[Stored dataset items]
————————

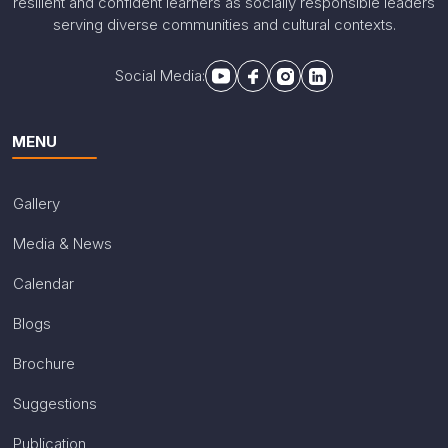
resilient and confident learners as socially responsible leaders
serving diverse communities and cultural contexts.
Social Media:
MENU
Gallery
Media & News
Calendar
Blogs
Brochure
Suggestions
Publication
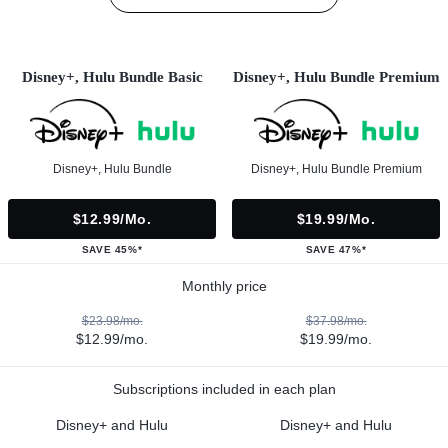
Disney+, Hulu Bundle Basic
Disney+, Hulu Bundle Premium
Disney+, Hulu Bundle
Disney+, Hulu Bundle Premium
$12.99/mo.
$19.99/mo.
SAVE 45%*
SAVE 47%*
Monthly price
$23.98/mo.
$37.98/mo.
$12.99/mo.
$19.99/mo.
Subscriptions included in each plan
Disney+ and Hulu
Disney+ and Hulu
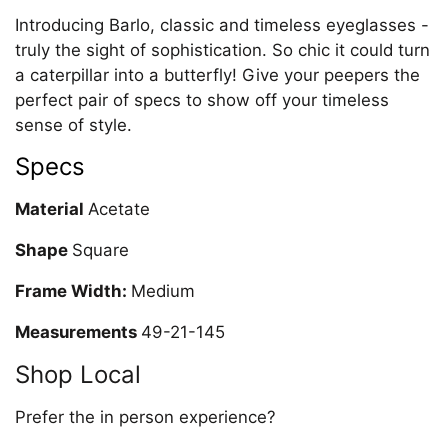
Introducing Barlo, classic and timeless eyeglasses -
truly the sight of sophistication. So chic it could turn
a caterpillar into a butterfly! Give your peepers the
perfect pair of specs to show off your timeless
sense of style.
Specs
Material
Acetate
Shape
Square
Frame Width:
Medium
Measurements
49-21-145
Shop Local
Prefer the in person experience?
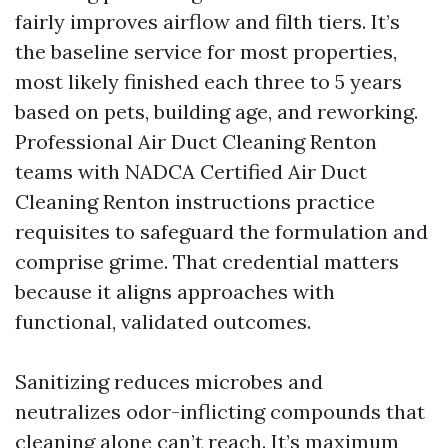
fairly improves airflow and filth tiers. It’s
the baseline service for most properties,
most likely finished each three to 5 years
based on pets, building age, and reworking.
Professional Air Duct Cleaning Renton
teams with NADCA Certified Air Duct
Cleaning Renton instructions practice
requisites to safeguard the formulation and
comprise grime. That credential matters
because it aligns approaches with
functional, validated outcomes.
Sanitizing reduces microbes and
neutralizes odor-inflicting compounds that
cleaning alone can’t reach. It’s maximum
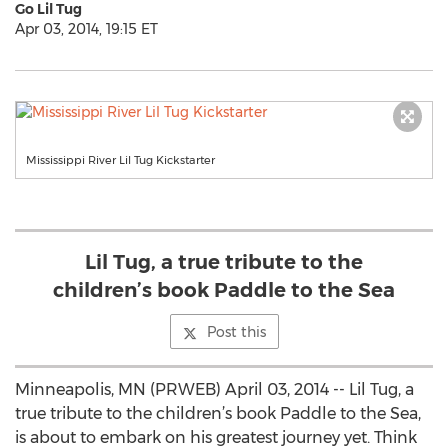
Go Lil Tug
Apr 03, 2014, 19:15 ET
Mississippi River Lil Tug Kickstarter
Lil Tug, a true tribute to the
children’s book Paddle to the Sea
Post this
Minneapolis, MN (PRWEB) April 03, 2014 -- Lil Tug, a
true tribute to the children’s book Paddle to the Sea,
is about to embark on his greatest journey yet. Think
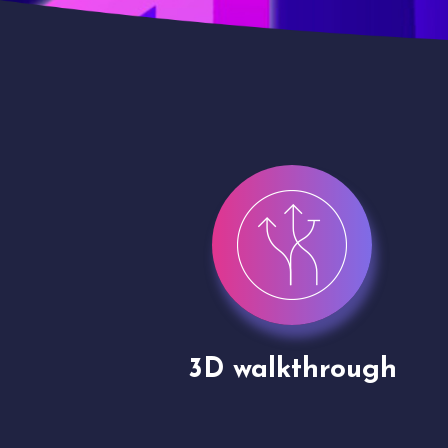
gh
Drone shoots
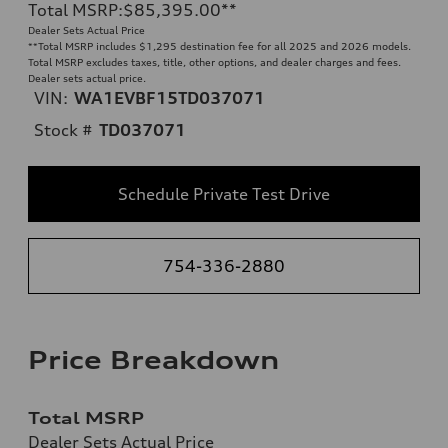
Total MSRP
:
$85,395.00
**
Dealer Sets Actual Price
**
Total MSRP includes $1,295 destination fee for all 2025 and 2026 models.
Total MSRP excludes taxes, title, other options, and dealer charges and fees.
Dealer sets actual price.
VIN:
WA1EVBF15TD037071
Stock #
TD037071
Schedule Private Test Drive
754-336-2880
Price Breakdown
Total MSRP
Dealer Sets Actual Price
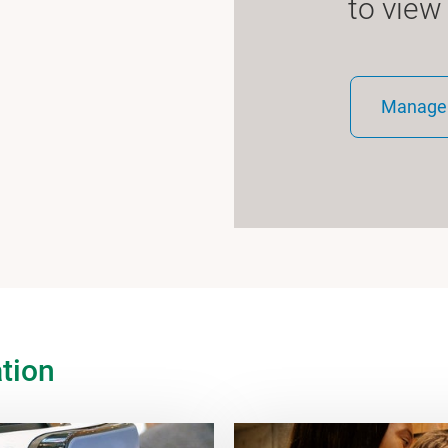
to view
Manage 
tion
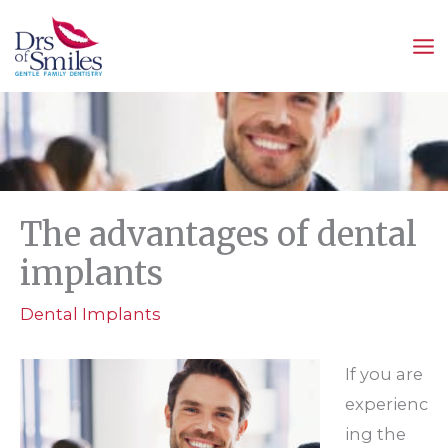
Skip
to
content
The advantages of dental
implants
Dental Implants
If you are
experienc
ing the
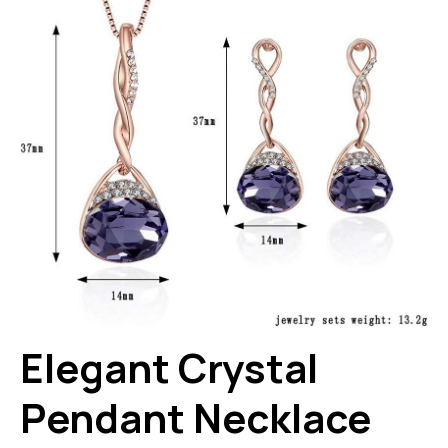
Elegant Crystal
Pendant Necklace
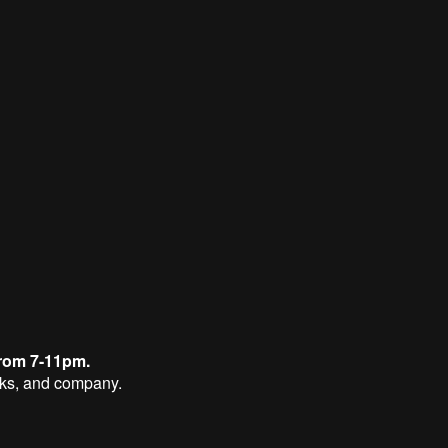
rom 7-11pm.
nks, and company.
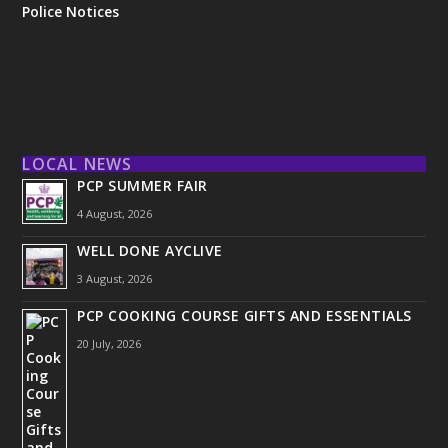
Police Notices
LOCAL NEWS
PCP SUMMER FAIR
4 August, 2026
WELL DONE AYCLIVE
3 August, 2026
PCP COOKING COURSE GIFTS AND ESSENTIALS
20 July, 2026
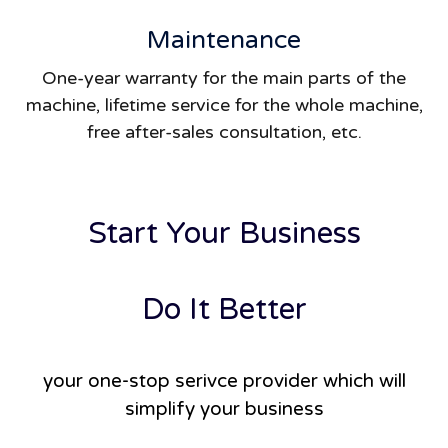
Maintenance
One-year warranty for the main parts of the
machine, lifetime service for the whole machine,
free after-sales consultation, etc.
Start Your Business
Do It Better
your one-stop serivce provider which will
simplify your business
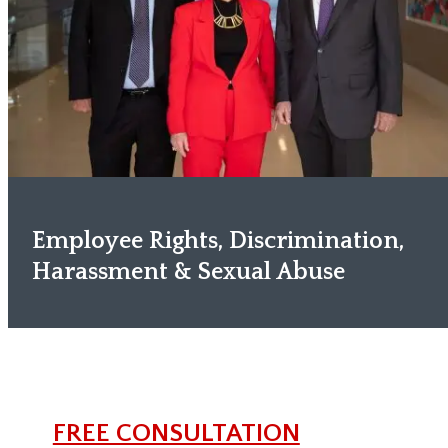
Employee Rights, Discrimination,
Harassment & Sexual Abuse
FREE CONSULTATION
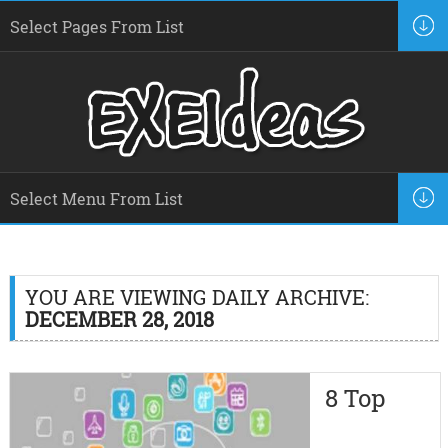
YOU ARE VIEWING DAILY ARCHIVE:
DECEMBER 28, 2018
8 Top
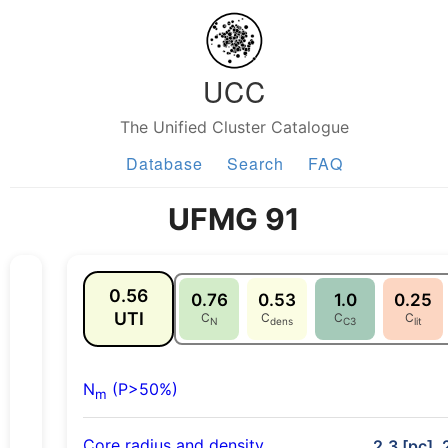
UCC
The Unified Cluster Catalogue
Database
Search
FAQ
UFMG 91
0.56
0.76
0.53
1.0
0.25
UTI
C
C
C
C
N
dens
C3
lit
N
(P>50%)
m
Core radius and density
2.3 [pc],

————————

Print every one of the lines above without alteration, leaving out the picture markers.

● RESPONSE:
resilient and confident learners as socially responsible leaders
serving diverse communities and cultural contexts.
Social Media:
MENU
Gallery
Media & News
Calendar
Blogs
Brochure
Suggestions
Publication
Disney+, Hulu Bundle Basic
Disney+, Hulu Bundle Premium
Disney+, Hulu Bundle
Disney+, Hulu Bundle Premium
$12.99/mo.
$19.99/mo.
SAVE 45%*
SAVE 47%*
Monthly price
$23.98/mo.
$37.98/mo.
$12.99/mo.
$19.99/mo.
Subscriptions included in each plan
Disney+ and Hulu
Disney+ and Hulu
Introducing Barlo, classic and timeless eyeglasses -
truly the sight of sophistication. So chic it could turn
a caterpillar into a butterfly! Give your peepers the
perfect pair of specs to show off your timeless
sense of style.
Specs
Material
Acetate
Shape
Square
Frame Width:
Medium
Measurements
49-21-145
Shop Local
Prefer the in person experience?
fairly improves airflow and filth tiers. It’s
the baseline service for most properties,
most likely finished each three to 5 years
based on pets, building age, and reworking.
Professional Air Duct Cleaning Renton
teams with NADCA Certified Air Duct
Cleaning Renton instructions practice
requisites to safeguard the formulation and
comprise grime. That credential matters
because it aligns approaches with
functional, validated outcomes.
Sanitizing reduces microbes and
neutralizes odor-inflicting compounds that
cleaning alone can’t reach. It’s maximum
Go Lil Tug
Apr 03, 2014, 19:15 ET
Mississippi River Lil Tug Kickstarter
Lil Tug, a true tribute to the
children’s book Paddle to the Sea
Post this
Minneapolis, MN (PRWEB) April 03, 2014 -- Lil Tug, a
true tribute to the children’s book Paddle to the Sea,
is about to embark on his greatest journey yet. Think
gh
Drone shoots
Total MSRP
:
$85,395.00
**
Dealer Sets Actual Price
**
Total MSRP includes $1,295 destination fee for all 2025 and 2026 models.
Total MSRP excludes taxes, title, other options, and dealer charges and fees.
Dealer sets actual price.
VIN:
WA1EVBF15TD037071
Stock #
TD037071
Schedule Private Test Drive
754-336-2880
Price Breakdown
Total MSRP
Dealer Sets Actual Price
to view
Manage 
tion
Skip
to
content
The advantages of dental
implants
Dental Implants
If you are
experienc
ing the
Elegant Crystal
Pendant Necklace
rom 7-11pm.
nks, and company.
Police Notices
LOCAL NEWS
PCP SUMMER FAIR
4 August, 2026
WELL DONE AYCLIVE
3 August, 2026
PCP COOKING COURSE GIFTS AND ESSENTIALS
20 July, 2026
Maintenance
One-year warranty for the main parts of the
machine, lifetime service for the whole machine,
free after-sales consultation, etc.
Start Your Business
Do It Better
your one-stop serivce provider which will
simplify your business
Employee Rights, Discrimination,
Harassment & Sexual Abuse
FREE CONSULTATION
YOU ARE VIEWING DAILY ARCHIVE:
DECEMBER 28, 2018
8 Top
UCC
The Unified Cluster Catalogue
Database
Search
FAQ
UFMG 91
0.56
0.76
0.53
1.0
0.25
UTI
C
C
C
C
N
dens
C3
lit
N
(P>50%)
m
Core radius and density
2.3 [pc],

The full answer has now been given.